> Exercises to complete
[1] Using the blog post about fiction-writing exercises, answer each of the following:
(a) What kind of writing does the author say one of the new classes covers?
(b) Which two scents are named at the start of the second exercise?
(c) What does the speaker in the second exercise say will be worn around the neck?
[2] Continue the blog post about fiction-writing exercises, starting right after its final sentence.

── Page extract ──

Friday, September 19, 2014
It has been a while since I’ve blogged, and I don’t have any news yet. VCU finally started, and I have been working on top of that. I love my new classes since one of them is fiction writing. I’m enjoying it so far, and I will put up my favorite exercises in this post. I love writing them, and this is what I have so far.
It wasn’t broken but she was determined to fix it. Her heart that was barely working is now alive again. She thought her ex had broken her heart to the point where it was destroyed, and unable to love. It’s not broken, and she knew how to fix it she had to trust the one she loved with her barely beating heart. Her ex did not destroy it like she thought, and she can fix it by filling with her true love instead of the pain her ex put in his wake. She thought she was destroyed by it, but she wasn’t. Broken is a better word since she lost something she thought she needed. She gained something better, and it may not be perfect but it is a start. Once she lost the guy that made her broken she found the one to fix it again.
I smell the scent of Fuji Apple and Vanilla Orchid, and memories whiz through my head. Memories of the summer, and the scent I began to wear around potential guys I’m interested in. I wished I worn it around you. I wear it to give my skin sparkle and it makes me smell good. It is the smell I wear to make myself feel good, and chasing guys like I used to before he fucked up my life. It reminds me of what I did with all of you talking me out of the deep end saving me from myself. Reminding me I’m young, and I can survive anything. It makes me remember the feel of your skin and your scent mingling with mine. The feel of your lips on me, and your touch. Smells during the summer where I went through the worst emotional pain of my life, but I gained something out of it. Freedom. The freedom to see other guys, and the freedom to find someone else. I’ll never forget the necklace you gave me, and I will wear it around my neck since it reminds me of the pain I went through to get over HIM. I’m healed because of all of you. I can now love because you crashed down my cage, and let my heart out. It feels good to love again. I’m not numb anymore, and I was before the summer. Not now. Reminders keep you moving and help you remember why you went through the pain in the first place. I would not have made it without all three of you.

───
── Data provided ──

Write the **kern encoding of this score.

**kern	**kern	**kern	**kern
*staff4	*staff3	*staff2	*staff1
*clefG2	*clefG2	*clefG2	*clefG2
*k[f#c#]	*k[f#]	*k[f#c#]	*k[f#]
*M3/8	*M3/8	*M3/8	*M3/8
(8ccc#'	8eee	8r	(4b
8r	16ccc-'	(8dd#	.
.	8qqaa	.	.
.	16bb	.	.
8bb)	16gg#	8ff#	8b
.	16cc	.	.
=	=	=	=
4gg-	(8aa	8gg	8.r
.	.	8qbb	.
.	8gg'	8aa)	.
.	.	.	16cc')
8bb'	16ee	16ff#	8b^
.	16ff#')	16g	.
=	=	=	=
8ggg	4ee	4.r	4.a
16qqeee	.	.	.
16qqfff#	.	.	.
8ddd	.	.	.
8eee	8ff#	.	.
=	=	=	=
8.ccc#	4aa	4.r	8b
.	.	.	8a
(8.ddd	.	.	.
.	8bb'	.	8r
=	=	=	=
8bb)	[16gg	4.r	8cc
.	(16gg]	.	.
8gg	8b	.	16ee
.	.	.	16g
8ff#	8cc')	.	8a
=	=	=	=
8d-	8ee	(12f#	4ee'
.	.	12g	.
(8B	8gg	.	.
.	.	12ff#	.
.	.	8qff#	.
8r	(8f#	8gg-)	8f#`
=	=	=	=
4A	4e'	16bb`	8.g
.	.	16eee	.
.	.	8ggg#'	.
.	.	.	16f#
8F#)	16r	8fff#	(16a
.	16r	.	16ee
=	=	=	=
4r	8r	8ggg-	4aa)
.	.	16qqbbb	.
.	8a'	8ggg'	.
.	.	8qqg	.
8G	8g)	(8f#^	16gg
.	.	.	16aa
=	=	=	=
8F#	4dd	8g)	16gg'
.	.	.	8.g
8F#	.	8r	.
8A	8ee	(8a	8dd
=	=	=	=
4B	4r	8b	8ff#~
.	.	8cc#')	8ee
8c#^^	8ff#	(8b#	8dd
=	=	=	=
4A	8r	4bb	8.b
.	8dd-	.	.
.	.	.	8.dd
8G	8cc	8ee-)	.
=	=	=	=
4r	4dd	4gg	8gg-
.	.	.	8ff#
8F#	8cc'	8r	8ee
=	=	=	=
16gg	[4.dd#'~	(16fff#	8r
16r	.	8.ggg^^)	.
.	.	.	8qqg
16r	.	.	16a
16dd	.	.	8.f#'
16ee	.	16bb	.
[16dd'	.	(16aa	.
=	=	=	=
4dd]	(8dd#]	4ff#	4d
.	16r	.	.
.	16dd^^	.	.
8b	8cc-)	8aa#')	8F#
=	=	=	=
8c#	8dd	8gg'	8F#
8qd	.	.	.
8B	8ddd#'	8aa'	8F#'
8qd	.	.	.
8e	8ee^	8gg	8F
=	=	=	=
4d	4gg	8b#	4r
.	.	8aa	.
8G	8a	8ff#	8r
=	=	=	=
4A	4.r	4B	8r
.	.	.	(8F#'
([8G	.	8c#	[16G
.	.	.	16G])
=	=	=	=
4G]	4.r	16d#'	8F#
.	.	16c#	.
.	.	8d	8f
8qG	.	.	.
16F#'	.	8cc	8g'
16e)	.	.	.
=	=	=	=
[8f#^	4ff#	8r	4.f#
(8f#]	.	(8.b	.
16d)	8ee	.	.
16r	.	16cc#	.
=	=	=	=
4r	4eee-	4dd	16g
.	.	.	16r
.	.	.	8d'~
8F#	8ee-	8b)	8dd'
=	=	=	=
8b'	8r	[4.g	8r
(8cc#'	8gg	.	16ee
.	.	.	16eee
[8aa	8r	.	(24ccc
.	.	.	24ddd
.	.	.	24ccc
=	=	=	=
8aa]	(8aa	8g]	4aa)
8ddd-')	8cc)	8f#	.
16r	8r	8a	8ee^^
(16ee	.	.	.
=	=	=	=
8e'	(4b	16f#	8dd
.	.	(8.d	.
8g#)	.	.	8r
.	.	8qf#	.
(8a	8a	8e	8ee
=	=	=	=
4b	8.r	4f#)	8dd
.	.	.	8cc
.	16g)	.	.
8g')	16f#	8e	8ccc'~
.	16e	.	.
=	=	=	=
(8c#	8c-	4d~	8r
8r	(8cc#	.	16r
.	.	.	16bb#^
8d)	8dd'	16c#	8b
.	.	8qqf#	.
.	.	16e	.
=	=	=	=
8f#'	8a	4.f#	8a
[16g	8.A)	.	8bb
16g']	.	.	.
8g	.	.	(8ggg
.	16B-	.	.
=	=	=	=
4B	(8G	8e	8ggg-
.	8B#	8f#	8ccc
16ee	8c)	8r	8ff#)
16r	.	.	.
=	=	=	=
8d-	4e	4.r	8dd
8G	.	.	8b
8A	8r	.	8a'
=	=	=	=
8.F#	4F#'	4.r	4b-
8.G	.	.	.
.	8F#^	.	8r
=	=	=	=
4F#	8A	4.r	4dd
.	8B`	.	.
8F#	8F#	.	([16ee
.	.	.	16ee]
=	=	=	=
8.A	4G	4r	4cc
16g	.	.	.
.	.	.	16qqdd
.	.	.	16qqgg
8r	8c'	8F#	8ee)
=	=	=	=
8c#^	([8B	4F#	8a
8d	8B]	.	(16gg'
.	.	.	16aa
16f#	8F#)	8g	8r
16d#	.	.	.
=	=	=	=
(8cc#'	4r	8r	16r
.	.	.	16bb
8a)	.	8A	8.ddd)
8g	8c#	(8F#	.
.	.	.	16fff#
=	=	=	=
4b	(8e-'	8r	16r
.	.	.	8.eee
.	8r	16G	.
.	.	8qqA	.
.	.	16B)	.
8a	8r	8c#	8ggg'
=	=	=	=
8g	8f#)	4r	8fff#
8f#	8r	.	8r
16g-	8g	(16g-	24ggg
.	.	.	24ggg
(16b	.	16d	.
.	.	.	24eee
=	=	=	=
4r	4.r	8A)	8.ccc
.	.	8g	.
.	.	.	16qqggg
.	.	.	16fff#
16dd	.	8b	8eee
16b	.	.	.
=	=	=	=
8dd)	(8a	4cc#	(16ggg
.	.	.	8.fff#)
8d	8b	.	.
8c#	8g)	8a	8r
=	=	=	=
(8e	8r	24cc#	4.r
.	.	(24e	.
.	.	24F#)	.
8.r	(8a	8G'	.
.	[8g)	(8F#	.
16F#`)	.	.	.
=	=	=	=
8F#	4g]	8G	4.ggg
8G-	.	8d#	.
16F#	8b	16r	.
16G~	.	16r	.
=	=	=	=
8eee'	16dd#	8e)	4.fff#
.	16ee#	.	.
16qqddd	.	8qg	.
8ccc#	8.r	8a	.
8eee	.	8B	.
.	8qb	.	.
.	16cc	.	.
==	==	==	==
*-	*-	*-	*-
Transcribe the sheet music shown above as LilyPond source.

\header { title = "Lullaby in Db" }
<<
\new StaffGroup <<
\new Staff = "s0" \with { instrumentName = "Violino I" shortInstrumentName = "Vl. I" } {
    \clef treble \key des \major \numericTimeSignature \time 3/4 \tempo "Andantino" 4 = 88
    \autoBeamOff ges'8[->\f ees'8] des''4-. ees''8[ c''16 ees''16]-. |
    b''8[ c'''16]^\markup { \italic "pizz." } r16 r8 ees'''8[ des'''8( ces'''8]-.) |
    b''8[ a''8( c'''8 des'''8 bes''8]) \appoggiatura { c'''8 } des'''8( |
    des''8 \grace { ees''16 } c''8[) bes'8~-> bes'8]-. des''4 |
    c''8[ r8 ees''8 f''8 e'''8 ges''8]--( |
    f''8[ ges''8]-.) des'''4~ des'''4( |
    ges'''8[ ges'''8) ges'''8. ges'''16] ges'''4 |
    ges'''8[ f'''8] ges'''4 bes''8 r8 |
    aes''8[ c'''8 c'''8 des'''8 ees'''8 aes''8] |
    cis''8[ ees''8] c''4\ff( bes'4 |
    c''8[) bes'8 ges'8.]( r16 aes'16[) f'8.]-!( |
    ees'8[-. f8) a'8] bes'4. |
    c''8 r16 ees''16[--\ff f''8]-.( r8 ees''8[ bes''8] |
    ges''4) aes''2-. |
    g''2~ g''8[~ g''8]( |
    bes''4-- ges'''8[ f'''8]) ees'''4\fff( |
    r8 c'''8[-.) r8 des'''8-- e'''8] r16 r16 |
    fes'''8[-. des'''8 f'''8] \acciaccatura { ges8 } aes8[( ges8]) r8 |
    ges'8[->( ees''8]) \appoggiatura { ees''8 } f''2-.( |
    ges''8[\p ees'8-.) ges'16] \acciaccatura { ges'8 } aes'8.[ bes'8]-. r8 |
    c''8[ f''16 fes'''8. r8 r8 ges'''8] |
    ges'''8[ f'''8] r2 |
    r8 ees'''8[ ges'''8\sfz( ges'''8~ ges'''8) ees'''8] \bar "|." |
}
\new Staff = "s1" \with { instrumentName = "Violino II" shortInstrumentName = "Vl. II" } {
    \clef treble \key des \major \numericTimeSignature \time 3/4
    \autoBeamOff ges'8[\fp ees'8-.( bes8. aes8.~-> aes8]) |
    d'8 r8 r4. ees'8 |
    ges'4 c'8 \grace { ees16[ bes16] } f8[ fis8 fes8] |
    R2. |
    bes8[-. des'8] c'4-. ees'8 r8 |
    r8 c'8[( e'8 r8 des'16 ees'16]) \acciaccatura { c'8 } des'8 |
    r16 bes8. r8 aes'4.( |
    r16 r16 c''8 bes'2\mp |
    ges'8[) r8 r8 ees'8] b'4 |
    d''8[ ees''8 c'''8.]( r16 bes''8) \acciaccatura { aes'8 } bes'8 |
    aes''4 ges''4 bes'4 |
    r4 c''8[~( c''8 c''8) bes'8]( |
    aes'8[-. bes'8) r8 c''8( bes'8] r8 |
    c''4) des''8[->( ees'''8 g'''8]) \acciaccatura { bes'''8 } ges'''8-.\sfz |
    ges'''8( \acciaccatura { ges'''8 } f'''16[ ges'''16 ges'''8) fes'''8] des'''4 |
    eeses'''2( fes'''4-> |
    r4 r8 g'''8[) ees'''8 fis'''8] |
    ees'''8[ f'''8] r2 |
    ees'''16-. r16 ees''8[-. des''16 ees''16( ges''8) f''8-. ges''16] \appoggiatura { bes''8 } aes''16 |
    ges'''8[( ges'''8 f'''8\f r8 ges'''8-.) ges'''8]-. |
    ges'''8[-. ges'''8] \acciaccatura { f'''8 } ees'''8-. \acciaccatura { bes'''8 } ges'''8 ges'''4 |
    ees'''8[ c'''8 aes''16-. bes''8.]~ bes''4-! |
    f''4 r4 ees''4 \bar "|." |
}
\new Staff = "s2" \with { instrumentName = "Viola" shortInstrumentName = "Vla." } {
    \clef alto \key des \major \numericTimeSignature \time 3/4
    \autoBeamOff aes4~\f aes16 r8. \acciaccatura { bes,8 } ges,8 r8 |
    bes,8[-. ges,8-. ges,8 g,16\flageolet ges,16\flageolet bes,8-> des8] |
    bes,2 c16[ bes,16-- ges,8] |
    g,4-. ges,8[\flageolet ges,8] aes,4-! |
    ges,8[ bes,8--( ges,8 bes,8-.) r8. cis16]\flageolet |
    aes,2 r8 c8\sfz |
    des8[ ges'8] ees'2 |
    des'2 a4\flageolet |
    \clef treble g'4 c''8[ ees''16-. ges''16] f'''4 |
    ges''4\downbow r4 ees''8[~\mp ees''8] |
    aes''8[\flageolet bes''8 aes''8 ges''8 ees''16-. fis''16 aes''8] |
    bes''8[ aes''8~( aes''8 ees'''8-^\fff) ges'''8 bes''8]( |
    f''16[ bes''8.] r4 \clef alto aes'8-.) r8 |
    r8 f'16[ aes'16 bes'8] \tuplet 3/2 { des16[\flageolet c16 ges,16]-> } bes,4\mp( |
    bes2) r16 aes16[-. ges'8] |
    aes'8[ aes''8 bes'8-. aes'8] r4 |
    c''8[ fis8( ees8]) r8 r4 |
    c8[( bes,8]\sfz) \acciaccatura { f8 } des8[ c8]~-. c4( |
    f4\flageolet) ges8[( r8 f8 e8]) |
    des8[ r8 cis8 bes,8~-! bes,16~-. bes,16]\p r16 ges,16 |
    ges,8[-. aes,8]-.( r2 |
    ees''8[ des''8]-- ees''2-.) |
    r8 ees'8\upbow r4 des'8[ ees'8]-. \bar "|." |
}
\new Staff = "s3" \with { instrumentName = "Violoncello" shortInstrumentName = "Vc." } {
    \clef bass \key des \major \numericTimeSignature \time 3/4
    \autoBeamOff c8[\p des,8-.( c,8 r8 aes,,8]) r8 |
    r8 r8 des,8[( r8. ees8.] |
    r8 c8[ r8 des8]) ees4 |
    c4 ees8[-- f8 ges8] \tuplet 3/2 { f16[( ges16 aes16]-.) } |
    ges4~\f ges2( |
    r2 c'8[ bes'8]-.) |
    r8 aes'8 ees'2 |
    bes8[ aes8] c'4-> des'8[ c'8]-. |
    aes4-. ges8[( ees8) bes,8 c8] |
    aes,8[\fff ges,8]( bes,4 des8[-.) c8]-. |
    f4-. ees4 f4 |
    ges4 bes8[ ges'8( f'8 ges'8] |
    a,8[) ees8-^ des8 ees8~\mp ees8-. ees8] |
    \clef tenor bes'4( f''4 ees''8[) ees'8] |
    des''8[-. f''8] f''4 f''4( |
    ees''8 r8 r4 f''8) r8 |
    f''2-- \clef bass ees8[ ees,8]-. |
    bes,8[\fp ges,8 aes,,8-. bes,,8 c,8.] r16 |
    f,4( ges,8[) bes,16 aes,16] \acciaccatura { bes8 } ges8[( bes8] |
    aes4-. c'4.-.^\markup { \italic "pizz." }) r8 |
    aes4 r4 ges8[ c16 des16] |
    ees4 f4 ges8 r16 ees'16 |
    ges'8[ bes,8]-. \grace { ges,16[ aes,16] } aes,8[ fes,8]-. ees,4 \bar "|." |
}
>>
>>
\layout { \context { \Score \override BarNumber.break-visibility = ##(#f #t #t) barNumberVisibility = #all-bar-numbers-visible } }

───

> Results for the exercise
[1]
(a) Fiction writing.
(b) Fuji Apple and Vanilla Orchid.
(c) The necklace that "you" gave the speaker.

[2]
Cinderella, I captured your prince and if you want him you will have to come to my castle to save him before I turn him into my love slave. I will give you the key to his cage and then you can have him but only if you defeat me. Ha Ha ha…love the evil queen.
That bitch had better wish she was dead, and I will make her pay. No one takes my man and gets away with it. I love him, and I want to spend the rest of my life with him she will pay. I suit up by wearing a black cat suit and head out to save my prince. The way to the castle was filled with vampires, and I staked every last one of them till I got to the castle to see the queen. I open the door and the evil queen sits there with my poor prince in a cage. She smiles evilly at me and all I can think of is die bitch die.
“Come to save your prince? I doubt you will succeed.”
“I will bitch come at me, and I will show you someone who has no issues with taking down a bitch for her true love.”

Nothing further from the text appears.